Wires Under Tension Light Science

[Western Vinyl; 2011]

Styles: electronic, fusion, post-rock
Others: Slow Six, Do Make Say Think, Jaga Jazzist, Tortoise, Penguin Café Orchestra, Alamaailman Vasarat

Last year, amorphous Brooklyn post-rock commune Slow Six put out a reliably solid album called Tomorrow Becomes You, and ‘reliable’ is surely the last thing that anyone expects of post-rock in the 2010s. It’s fitting, then, that this year, Slow Six maestro Christopher Tignor and recently adopted drummer Theo Metz fake a manic episode and gorge themselves in a new set of oiled electronics to form Wires Under Tension. Tignor’s swapped in a few androids, but it’s the usual revolving door of guests for him. Why, you may ask, isn’t this a Slow Six album then? The easy-enough answer is that it just ain’t particularly slow: the arpeggios, once rapturous and explosive real-time virtuoso moments, now rattle endlessly through the songs like appliances. A seemingly adventurous clusterfuck of what-ifs (their exact instruments and processes are available online at Light Science 101) add up to an oddly familiar post-minimalist/Balkan/nu-jazz fusion that has yet to receive its proper tag. On Light Science, Wires Under Tension are all about how tightly they can coil that idiom.

Metz makes it his primary goal to keep up with these galloping electronics, and you can just visualize his concerted party-on brow as he armwrestles open his polyrhythm pop-up book. Don’t get me wrong: he’s an extraordinarily talented guy. But the loops are just barbells to him. I was trying to figure out why the sickening violin in “Wood, Metal, Bone” — a teeter lifted straight out of The Velvet Underground’s “Black Angel Death Song” — didn’t signal complete triumph, why I felt like the song was occasionally stuck in neutral. Metz, by process of elimination, had to be the homogenizing factor. He ends up having a smoothing, almost maternal effect on these songs. It’s almost as if this time he’s the one with the baton, all “Now, class,” while Tignor goes hog-wild, twiddling knobs, changing pitches, stamping in new layers. More neat moments arise from these latter manipulations than I care to admit, or whose timestamps to jot. But none of it can save the songs that are fundamentally boring; “Irreversible Machines” encircles a crooked shrug of a violin line with ‘sassy-brass’ blats, a motif that seems to be an unfortunate favorite. Yet in an unexpected turn, the jittery “Mnemonics in Motion” is successfully besieged (and its identity hijacked) by molten pitch shifts. Score for the machines!

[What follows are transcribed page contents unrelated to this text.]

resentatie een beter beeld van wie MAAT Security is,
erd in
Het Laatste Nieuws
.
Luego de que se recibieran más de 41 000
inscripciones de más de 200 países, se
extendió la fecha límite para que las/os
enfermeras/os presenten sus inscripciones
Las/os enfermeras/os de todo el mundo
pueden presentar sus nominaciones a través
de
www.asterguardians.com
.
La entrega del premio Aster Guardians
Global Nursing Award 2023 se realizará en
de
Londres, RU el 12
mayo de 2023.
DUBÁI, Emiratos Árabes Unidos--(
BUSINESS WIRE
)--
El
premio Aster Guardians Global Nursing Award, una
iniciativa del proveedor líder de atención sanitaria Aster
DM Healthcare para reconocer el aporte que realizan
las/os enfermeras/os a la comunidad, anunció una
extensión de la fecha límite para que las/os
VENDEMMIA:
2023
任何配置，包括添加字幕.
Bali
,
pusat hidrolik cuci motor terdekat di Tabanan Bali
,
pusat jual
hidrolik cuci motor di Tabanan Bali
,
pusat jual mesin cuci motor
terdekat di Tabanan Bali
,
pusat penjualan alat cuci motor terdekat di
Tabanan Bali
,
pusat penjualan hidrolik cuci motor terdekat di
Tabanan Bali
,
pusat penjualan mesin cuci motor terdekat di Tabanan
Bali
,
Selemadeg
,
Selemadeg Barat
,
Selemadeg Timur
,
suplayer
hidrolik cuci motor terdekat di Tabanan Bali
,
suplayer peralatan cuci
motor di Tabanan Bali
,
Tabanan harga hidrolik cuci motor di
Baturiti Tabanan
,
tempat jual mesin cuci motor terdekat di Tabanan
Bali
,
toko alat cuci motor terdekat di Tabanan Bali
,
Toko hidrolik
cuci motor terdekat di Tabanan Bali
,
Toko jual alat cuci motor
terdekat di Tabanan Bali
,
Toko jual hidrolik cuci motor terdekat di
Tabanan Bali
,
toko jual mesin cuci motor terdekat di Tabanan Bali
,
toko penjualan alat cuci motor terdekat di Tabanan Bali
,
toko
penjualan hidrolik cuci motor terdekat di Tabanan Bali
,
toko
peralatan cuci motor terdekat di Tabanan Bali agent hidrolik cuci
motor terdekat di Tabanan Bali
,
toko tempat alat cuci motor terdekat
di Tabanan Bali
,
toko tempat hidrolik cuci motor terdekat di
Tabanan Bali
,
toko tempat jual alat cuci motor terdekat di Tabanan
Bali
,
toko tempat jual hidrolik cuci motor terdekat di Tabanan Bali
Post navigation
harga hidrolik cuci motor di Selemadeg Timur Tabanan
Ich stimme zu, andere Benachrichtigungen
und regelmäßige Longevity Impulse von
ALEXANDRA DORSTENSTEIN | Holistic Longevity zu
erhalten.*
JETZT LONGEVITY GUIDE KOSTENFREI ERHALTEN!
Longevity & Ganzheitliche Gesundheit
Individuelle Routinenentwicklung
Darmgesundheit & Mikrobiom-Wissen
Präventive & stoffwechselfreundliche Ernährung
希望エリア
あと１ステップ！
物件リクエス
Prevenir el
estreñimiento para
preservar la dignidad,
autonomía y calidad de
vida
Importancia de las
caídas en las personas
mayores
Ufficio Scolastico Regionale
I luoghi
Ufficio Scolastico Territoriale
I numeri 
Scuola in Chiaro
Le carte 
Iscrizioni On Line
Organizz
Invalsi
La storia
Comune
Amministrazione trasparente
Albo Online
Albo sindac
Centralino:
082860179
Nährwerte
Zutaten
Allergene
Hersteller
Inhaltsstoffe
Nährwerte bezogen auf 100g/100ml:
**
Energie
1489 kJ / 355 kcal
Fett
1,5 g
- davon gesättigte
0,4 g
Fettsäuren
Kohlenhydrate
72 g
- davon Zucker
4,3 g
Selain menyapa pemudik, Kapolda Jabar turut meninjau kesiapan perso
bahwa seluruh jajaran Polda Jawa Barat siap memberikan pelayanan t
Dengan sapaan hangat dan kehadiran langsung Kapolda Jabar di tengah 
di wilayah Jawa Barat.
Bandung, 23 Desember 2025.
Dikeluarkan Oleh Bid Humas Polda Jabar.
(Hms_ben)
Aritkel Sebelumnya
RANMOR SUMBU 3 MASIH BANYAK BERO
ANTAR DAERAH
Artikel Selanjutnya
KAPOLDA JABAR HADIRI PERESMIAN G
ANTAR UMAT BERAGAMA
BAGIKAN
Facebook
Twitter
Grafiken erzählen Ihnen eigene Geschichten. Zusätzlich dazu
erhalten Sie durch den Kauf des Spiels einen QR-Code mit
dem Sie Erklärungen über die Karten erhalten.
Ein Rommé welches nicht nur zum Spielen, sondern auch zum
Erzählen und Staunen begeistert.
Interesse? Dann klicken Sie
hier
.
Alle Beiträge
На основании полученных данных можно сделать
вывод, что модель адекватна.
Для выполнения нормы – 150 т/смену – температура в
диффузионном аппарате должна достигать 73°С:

But an old dog can’t teach itself new tricks, and if accusations that Light Science is cold or inhuman are missing the point, accusations that it’s still post-rock by association are right on. Optimism, here, is just a thrown switch away; opener “Electricity Turns Them On” ditches its xylophonic eeriness two minutes in for a sudden frolic in the meadow, and with it frolics off any hope for narrative cohesion. The aforementioned “Mnemonics in Motion” pays a little more attention to texture than other songs (see again: sassy-brass blats), but it still, like every other song on the album, gets baptized in a soaring violin line. No matter the number of auditory goodies, crescendos are still ‘the point.’ That such violin lines are faster than their historical precedents actually, counterintuitively, points out how little the basic major-key melodies themselves had to do with post-rock’s effect in its heyday.

It’s not my place to judge what circumstances lead Tignor to find salvation in this stuff right now, but it definitely undercuts whatever his project, or projected project, was in forming Wires Under Tension. Namely, for anyone invested in billowy/organic/communal music, the introduction of machines has got to feel risky somehow. Metz took it as a personal challenge, which he met. Tignor had himself a tea party. Light Science manages, thus, to be impressively conducted, self-announcing, and well dressed while remaining static, safe, and a tad lonely. I get that the album could be seen as pointing out how it feels to be eternally fraught and unresolved, and okay, I might even buy that their clumsy mood-qwops are also a statement about, what, whether the forces of modernization can do anything about it. The unresolved mentality is probably healthy; it probably keeps such artists prolific. But at the end of seven tracks and a single irksome half-hour, they seem to have already exhausted their case to the listener. We can only hope they’ve convinced themselves, too.